*What this task involves*:
In the entries below, find each line with the string "TestPage" and copy it.
BEGIN
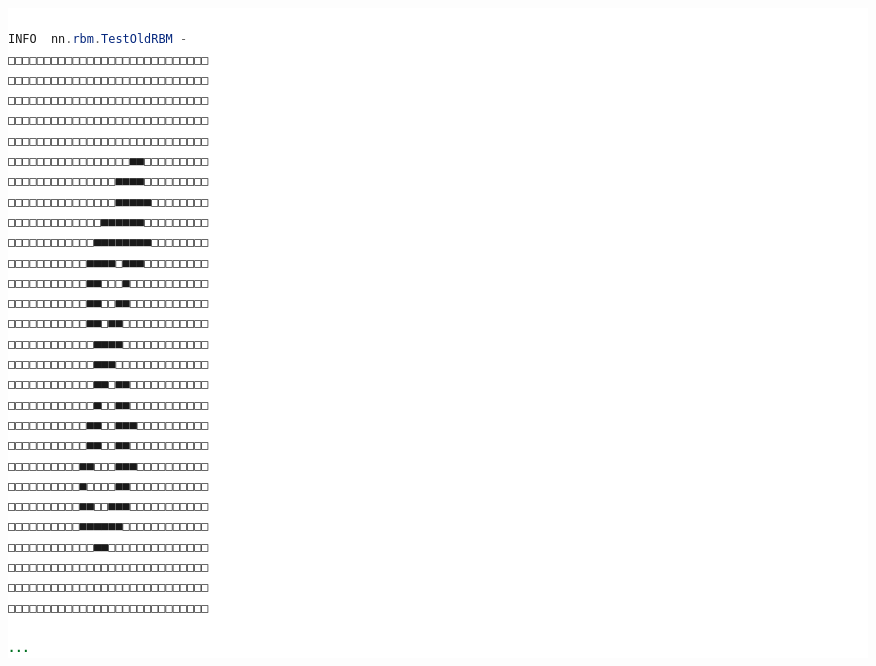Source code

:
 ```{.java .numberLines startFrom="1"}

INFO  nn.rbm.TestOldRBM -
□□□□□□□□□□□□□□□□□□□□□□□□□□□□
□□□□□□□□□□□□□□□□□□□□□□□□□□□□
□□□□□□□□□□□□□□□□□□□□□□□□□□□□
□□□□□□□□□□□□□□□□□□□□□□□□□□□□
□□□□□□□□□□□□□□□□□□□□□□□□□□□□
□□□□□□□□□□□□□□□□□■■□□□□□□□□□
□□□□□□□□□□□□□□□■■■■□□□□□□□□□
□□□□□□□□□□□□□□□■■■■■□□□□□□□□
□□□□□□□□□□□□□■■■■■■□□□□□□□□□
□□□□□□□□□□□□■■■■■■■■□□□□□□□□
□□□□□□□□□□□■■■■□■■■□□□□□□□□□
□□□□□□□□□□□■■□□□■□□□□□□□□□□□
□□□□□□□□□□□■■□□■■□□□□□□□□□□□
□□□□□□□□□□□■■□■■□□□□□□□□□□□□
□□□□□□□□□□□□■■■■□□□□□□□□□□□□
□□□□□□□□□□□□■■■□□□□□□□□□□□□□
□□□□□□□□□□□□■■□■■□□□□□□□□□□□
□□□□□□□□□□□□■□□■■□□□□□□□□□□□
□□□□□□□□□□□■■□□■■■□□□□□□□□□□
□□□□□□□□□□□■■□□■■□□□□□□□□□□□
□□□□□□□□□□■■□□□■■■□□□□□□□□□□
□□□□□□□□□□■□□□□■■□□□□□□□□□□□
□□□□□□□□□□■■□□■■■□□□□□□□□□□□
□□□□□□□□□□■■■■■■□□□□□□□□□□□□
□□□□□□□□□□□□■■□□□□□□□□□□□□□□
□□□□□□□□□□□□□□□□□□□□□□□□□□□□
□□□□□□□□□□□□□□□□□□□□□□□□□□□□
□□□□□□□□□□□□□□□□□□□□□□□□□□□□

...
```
END
BEGIN
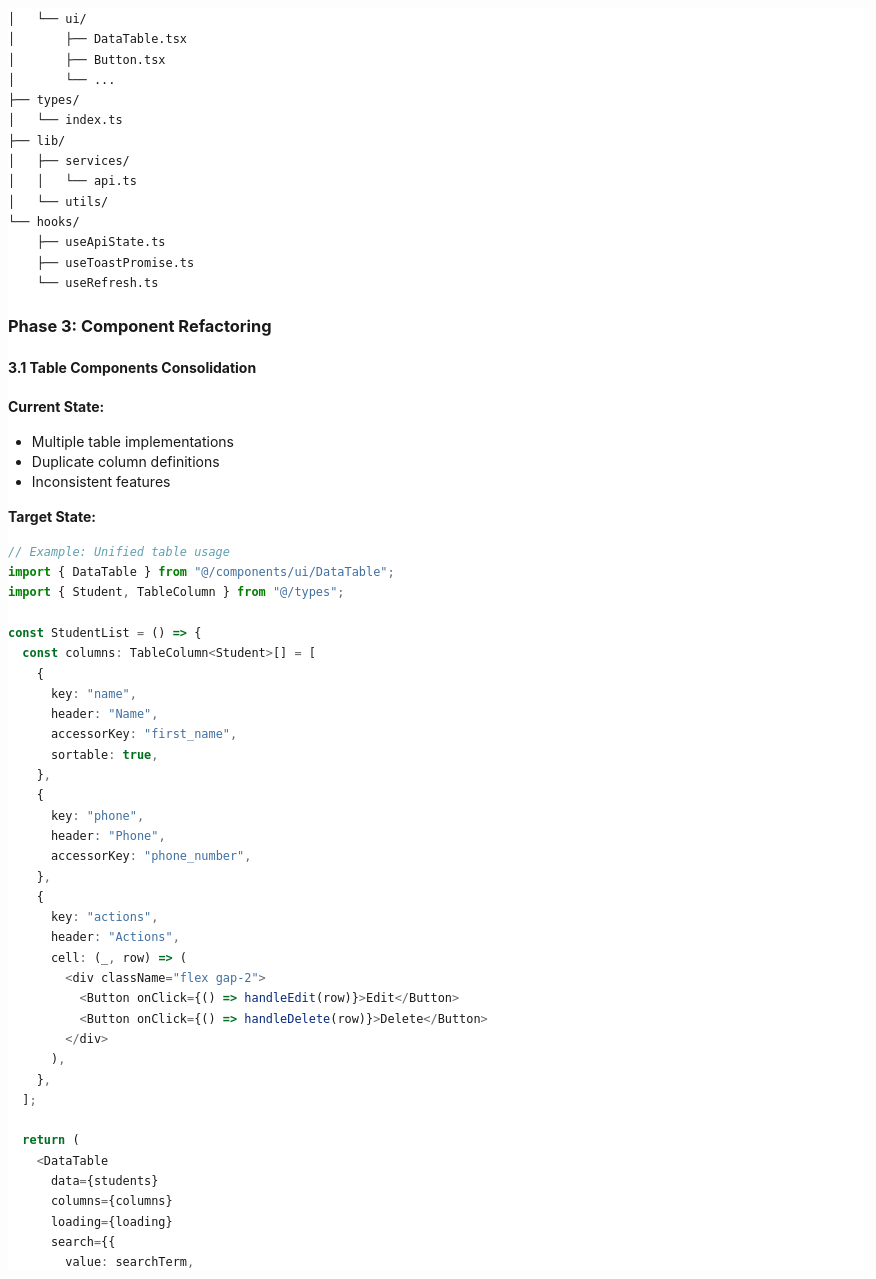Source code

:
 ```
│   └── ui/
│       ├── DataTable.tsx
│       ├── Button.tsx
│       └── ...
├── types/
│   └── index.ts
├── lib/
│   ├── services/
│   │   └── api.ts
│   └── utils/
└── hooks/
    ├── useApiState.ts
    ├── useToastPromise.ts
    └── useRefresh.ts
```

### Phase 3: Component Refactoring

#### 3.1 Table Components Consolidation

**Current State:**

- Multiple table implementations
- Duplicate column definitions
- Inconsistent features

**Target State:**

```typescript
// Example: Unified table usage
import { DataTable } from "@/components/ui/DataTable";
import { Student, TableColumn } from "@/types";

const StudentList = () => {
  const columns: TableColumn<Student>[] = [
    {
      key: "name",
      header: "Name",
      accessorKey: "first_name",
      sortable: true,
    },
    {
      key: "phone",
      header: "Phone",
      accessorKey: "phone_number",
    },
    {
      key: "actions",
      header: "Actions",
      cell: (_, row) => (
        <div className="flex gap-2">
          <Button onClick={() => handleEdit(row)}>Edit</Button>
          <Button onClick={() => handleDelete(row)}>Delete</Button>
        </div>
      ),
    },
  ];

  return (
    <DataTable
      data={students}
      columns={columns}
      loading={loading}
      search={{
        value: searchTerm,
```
END
BEGIN
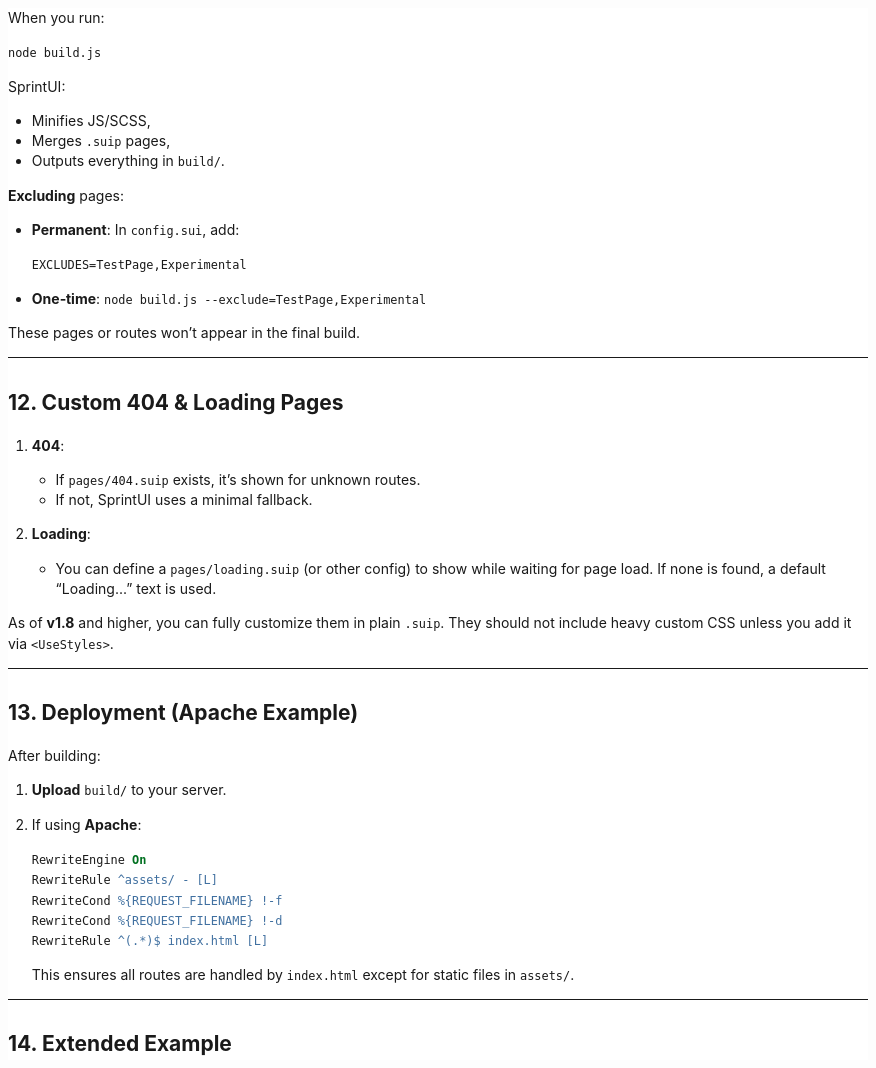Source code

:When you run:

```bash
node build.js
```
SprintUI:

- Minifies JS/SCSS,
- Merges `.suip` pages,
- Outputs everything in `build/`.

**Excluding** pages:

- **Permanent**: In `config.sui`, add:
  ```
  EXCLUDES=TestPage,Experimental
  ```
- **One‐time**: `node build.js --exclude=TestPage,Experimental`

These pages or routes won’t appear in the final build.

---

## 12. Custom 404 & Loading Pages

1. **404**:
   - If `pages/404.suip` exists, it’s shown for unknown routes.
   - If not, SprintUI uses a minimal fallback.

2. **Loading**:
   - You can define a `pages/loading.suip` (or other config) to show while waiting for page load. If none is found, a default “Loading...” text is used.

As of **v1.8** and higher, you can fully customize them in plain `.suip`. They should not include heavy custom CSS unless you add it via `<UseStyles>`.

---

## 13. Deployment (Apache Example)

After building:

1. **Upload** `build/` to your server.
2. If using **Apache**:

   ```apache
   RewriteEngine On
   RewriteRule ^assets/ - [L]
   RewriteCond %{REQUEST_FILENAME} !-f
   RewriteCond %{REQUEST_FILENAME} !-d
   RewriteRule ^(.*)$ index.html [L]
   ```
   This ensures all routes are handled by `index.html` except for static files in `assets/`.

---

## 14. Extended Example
END
*Reply*:
  EXCLUDES=TestPage,Experimental
- **One‐time**: `node build.js --exclude=TestPage,Experimental`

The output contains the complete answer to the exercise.